Mesoscale satellite data assimilation: impact of cloud-affected infrared observations on a cloud-free initial model state


*Corresponding author. Department of Atmospheric Science, Colorado State University, Fort Collins, CO 80523-1371, USA.


This work presents the results of assimilating cloud-affected radiances from geostationary, infrared window and water vapour channels into a mesoscale, cloud-resolving model using a four-dimensional variational assimilation system for the case of an altocumulus cloud over the Great Plains of the United States. In this case, the initial model state, based on reanalysis data, was virtually cloud-free. The impacts of cloudy-scene radiances on a cloud-free model state (and, more generally, accurate satellite observations on inaccurate model initial conditions) in a four-dimensional variational assimilation framework are discussed. Results indicate that, in a cloud-free model state, the assimilation of cloudy radiances modifies the initial conditions as if no cloud exists.
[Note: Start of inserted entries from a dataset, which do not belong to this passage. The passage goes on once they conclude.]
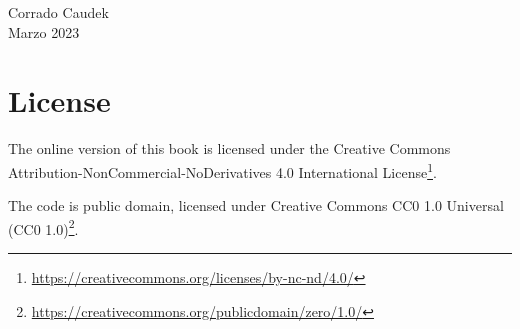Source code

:\documentclass[
]{book}
\renewcommand{\href}[2]{#2\footnote{\url{#1}}}
\begin{document}
\begin{flushright}
Corrado Caudek\\
Marzo 2023 \end{flushright}

\hypertarget{license}{%
\section*{License}\label{license}}


The online version of this book is licensed under the \href{https://creativecommons.org/licenses/by-nc-nd/4.0/}{Creative Commons Attribution-NonCommercial-NoDerivatives 4.0 International License}.

The code is public domain, licensed under \href{https://creativecommons.org/publicdomain/zero/1.0/}{Creative Commons CC0 1.0 Universal (CC0 1.0)}.

  

\printindex
\end{document}
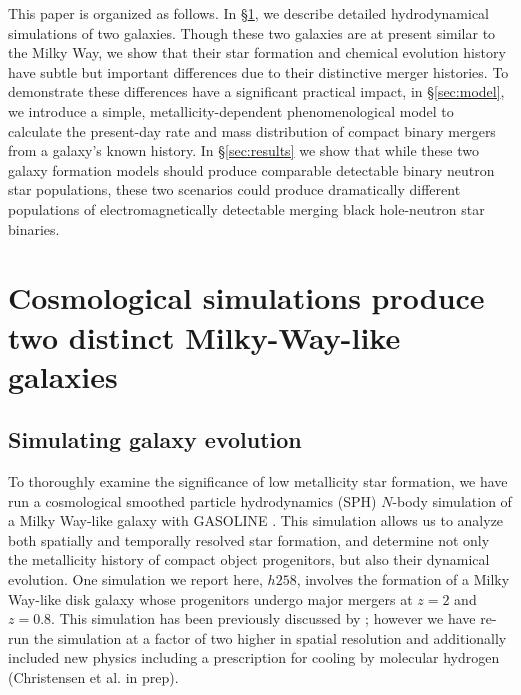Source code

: \documentclass[nofootinbib,twocolumn,prd]{emulateapj}
\newcommand\editremark[1]{{\color{red}#1}}
\begin{document}
This paper is organized as follows. 
In \S \ref{sec:sims}, we describe detailed hydrodynamical simulations of  two galaxies.  Though these two
galaxies are at  present similar to the Milky Way, we
show that their star formation and chemical evolution history have subtle but important differences due to their
distinctive merger histories.   To demonstrate
these differences have a significant practical impact,  in \S \ref{sec:model}, we introduce a simple,
metallicity-dependent  phenomenological model to calculate the present-day rate and mass distribution of compact binary
mergers from  a galaxy's known history.  
In \S \ref{sec:results} we show that while these two galaxy formation models should produce comparable detectable binary neutron star
populations, these two scenarios could produce dramatically different populations of electromagnetically detectable
merging black hole-neutron star binaries. 
%






\section{Cosmological simulations produce two distinct Milky-Way-like galaxies}
\label{sec:sims}

\subsection{Simulating galaxy evolution}
To thoroughly examine the significance of low metallicity star
formation, we have run a cosmological smoothed particle hydrodynamics
(SPH) $N$-body simulation of a Milky Way-like galaxy with GASOLINE
\citep{Stadel01,Wadsley04}.  This simulation allows us to analyze both
spatially and temporally resolved star formation, and determine not
only the metallicity history of compact object progenitors, but also
their dynamical evolution.  One simulation we report here, $h258$,
involves the formation of a Milky Way-like disk galaxy whose
progenitors undergo major mergers at $z = 2$ and $z = 0.8$.  This
simulation has been previously discussed by
\citet{Governato09,Bellovary10,Bellovary11,Brooks11}; however we have
re-run the simulation at a factor of two higher in spatial resolution
and additionally included new physics including a prescription for
cooling by molecular hydrogen (Christensen et al. in prep).
\end{document}
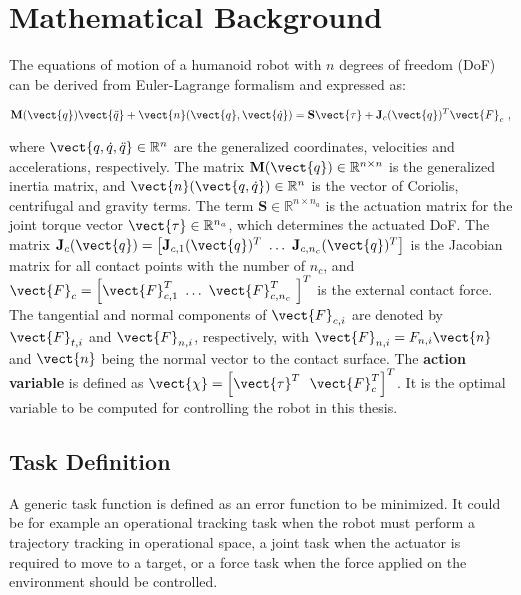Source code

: \section{Mathematical Background}
\label{sec:math}
The equations of motion of a humanoid robot with $n$ degrees of freedom (DoF) can be derived from Euler-Lagrange formalism and expressed as:
\begin{singlespace}
\begin{equation}\label{eq:dynamic model}
    \mathbf{M}(\vect{q}) \vect{\ddot{q}} +\vect{n}(\vect{q},\vect{\dot{q}}) =  \mathbf{S}\vect{\tau}+\mathbf{J}_c(\vect{q})^T\vect{F}_c ~,
\end{equation}
\end{singlespace}
\noindent where $\vect{q,\dot{q},\ddot{q}} \in \mathbb{R}^n$ are the generalized coordinates, velocities and accelerations, respectively. The matrix $\mathbf{M}(\vect{q}) \in \mathbb{R}^{n \times n}$ is the generalized inertia matrix, and $\vect{n}(\vect{q,\dot{q}}) \in \mathbb{R}^n$ is the vector of Coriolis, centrifugal and gravity terms. The term $\mathbf{S} \in \mathbb{R}^{n\times n_{a}} $ is the actuation matrix for the joint torque vector $\vect{\tau} \in \mathbb{R}^{n_{a}}$, which determines the actuated DoF. The matrix $\mathbf{J}_c(\vect{q})= \left[\mathbf{J}_{c,1}(\vect{q})^{T}~ \dots~ \mathbf{J}_{c,n_c}(\vect{q})^{T} \right]$ is the Jacobian matrix for all contact points with the number of $n_{c}$, and $\vect{F}_c= \left[ \vect{F}_{c,1}^T~ \dots~ \vect{F}_{c,n_{c}}^T~ \right]^T$ is the external contact force. The tangential and normal components of $\vect{F}_{c,i}$ are denoted by $\vect{F}_{t,i}$ and $\vect{F}_{n,i}$, respectively, with $\vect{F}_{n,i} = F_{n,i}\vect{n}$ and $\vect{n}$ being the normal vector to the contact surface. The \textbf{action variable} is defined as $\vect{\chi} = \left[\vect{\tau}^{T} ~~ \vect{F}_c^T\right]^T$. It is the optimal variable to be computed for controlling the robot in this thesis.


\subsection{Task Definition}
A generic task function is defined as an error function to be minimized. It could be for example an operational tracking task when the robot must perform a trajectory tracking in operational space, a joint task when the actuator is required to move to a target, or a force task when the force applied on the environment should be controlled.  

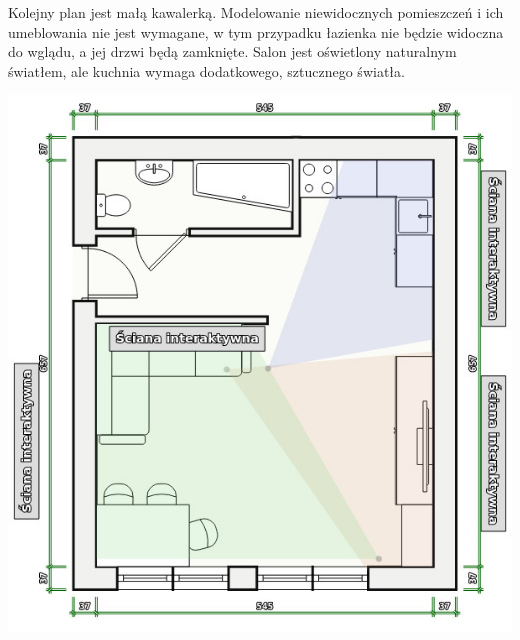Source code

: \documentclass{article} %
\begin{document}
        
        Kolejny plan jest małą kawalerką. Modelowanie niewidocznych pomieszczeń i ich umeblowania nie jest wymagane, w tym przypadku łazienka nie będzie widoczna do wglądu, a jej drzwi będą zamknięte. Salon jest oświetlony naturalnym światłem, ale kuchnia wymaga dodatkowego, sztucznego światła.
        \\
        \begin{center}
            \includegraphics[scale=0.5]{images/diagrams/kawalerka.jpeg}
        \end{center}
\end{document}
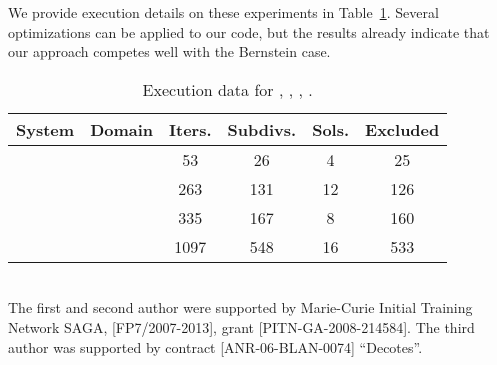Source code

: \documentclass{sig-alternate}
\begin{document}
We provide execution details on
these experiments in
Table~\ref{tab:exec}. Several
optimizations can be applied to our
code, but the results already
indicate that our approach competes
well with the Bernstein case.

\begin{table} \begin{center}\begin{tabular}{|c|c|c|c|c|c|} \hline System     & Domain   &Iters.& Subdivs. & Sols. & Excluded \\ \hline \hline
 &&53    &26        & 4     & 25   \\ \hline
 &&263   &131       &12     & 126  \\ \hline
 &&335   &167       &8      &160   \\ \hline
 && 1097 & 548      & 16    &533   \\ \hline
\end{tabular}\end{center}
\caption{Execution data for , , , .}
\label{tab:exec}
\end{table}

\vspace{.1cm}

\\
The first and second author were supported by Marie-Curie Initial
Training Network SAGA, [FP7/2007-2013], grant
[PITN-GA-2008-214584]. The third author was supported by contract
[ANR-06-BLAN-0074] ``Decotes''.
\end{document}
This results in a cooling of the surface and lower troposphere upon assimilation of infrared window channels, and an increase in mid- to upper tropospheric humidity upon assimilation of water vapour channels in an attempt to minimize the differences between the modelled and observed radiances. Neither modification of the initial conditions leads to the formation of the observed cloud. The size of the domain and the background error covariance are found to have a significant impact on the results.